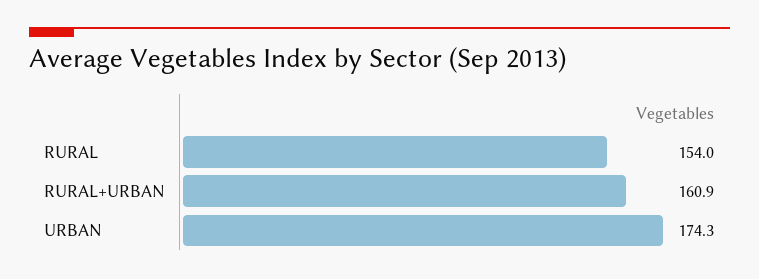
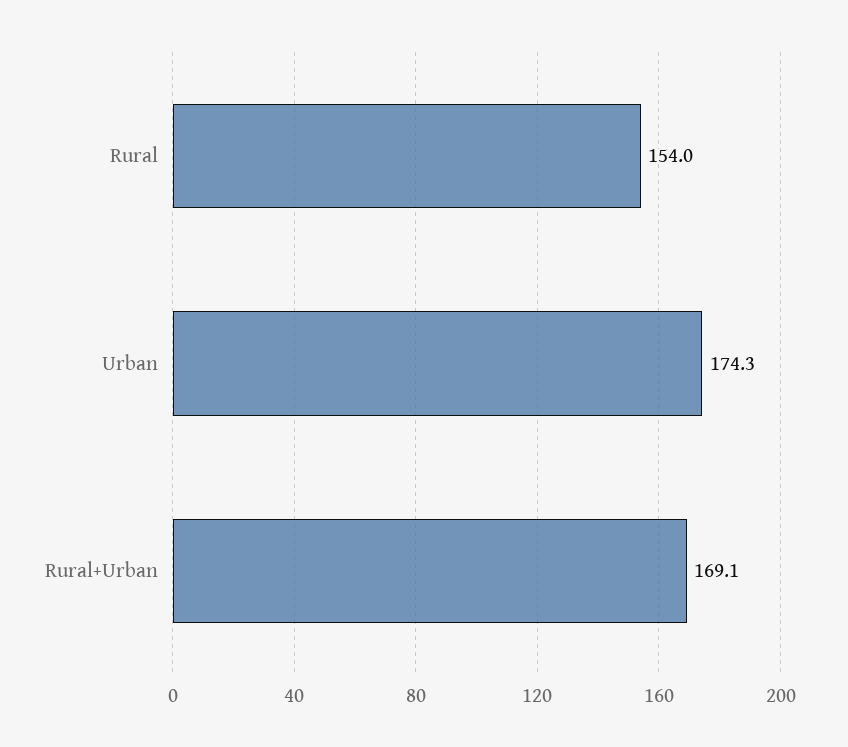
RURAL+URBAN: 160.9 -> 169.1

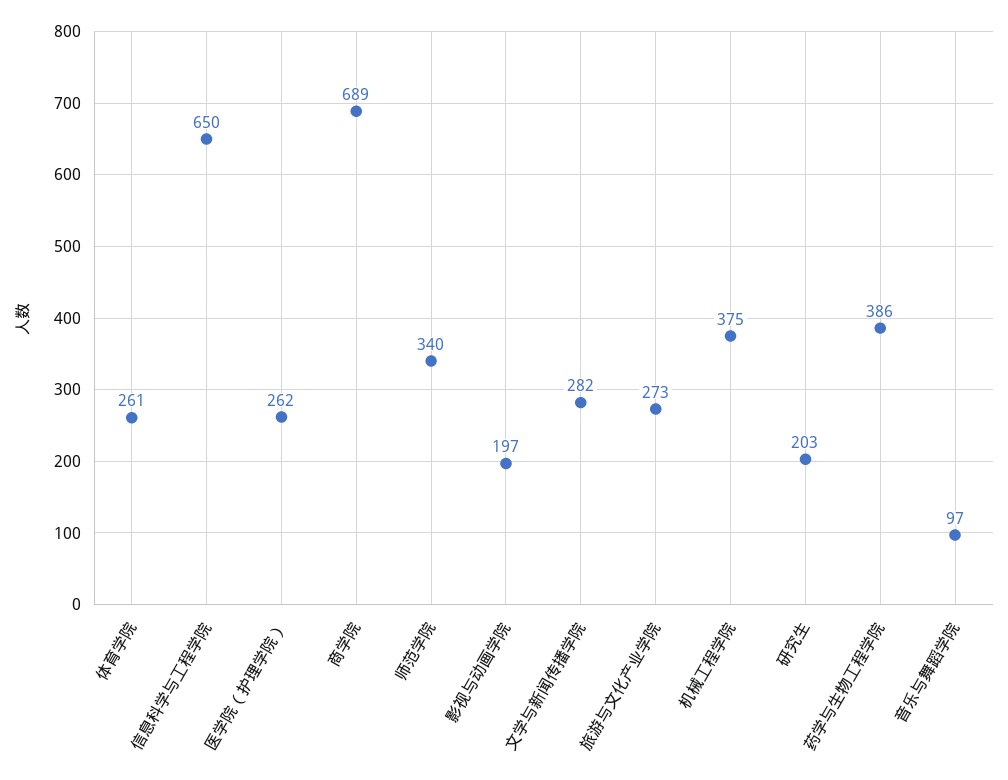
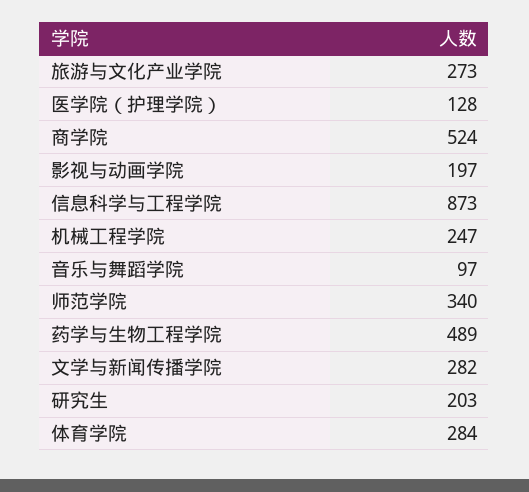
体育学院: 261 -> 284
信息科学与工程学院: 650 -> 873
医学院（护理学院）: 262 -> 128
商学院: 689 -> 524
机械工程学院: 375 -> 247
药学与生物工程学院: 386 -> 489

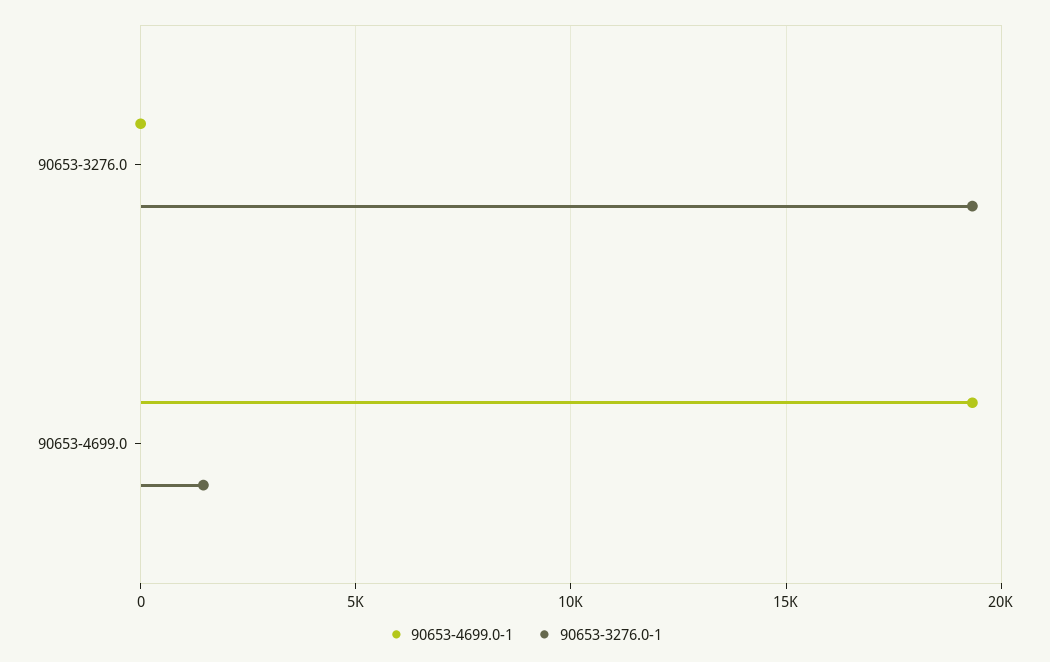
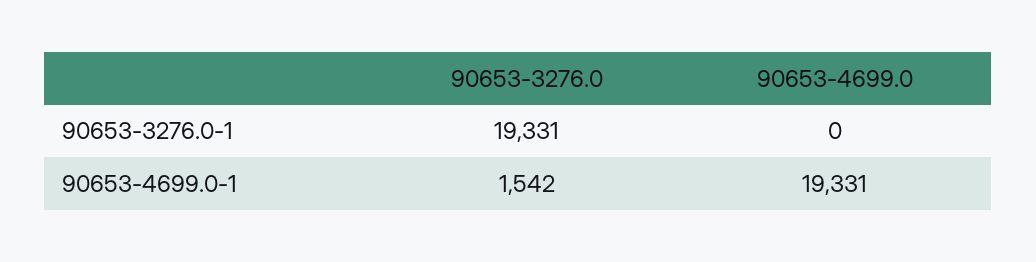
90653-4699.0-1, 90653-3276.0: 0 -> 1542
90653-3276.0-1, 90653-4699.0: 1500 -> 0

• [WORK TO COMPLETE]
Output every entry above exactly as written, but omit the pictures.

• [RESULT FOR THIS TASK]
RURAL+URBAN: 160.9 -> 169.1

体育学院: 261 -> 284
信息科学与工程学院: 650 -> 873
医学院（护理学院）: 262 -> 128
商学院: 689 -> 524
机械工程学院: 375 -> 247
药学与生物工程学院: 386 -> 489

90653-4699.0-1, 90653-3276.0: 0 -> 1542
90653-3276.0-1, 90653-4699.0: 1500 -> 0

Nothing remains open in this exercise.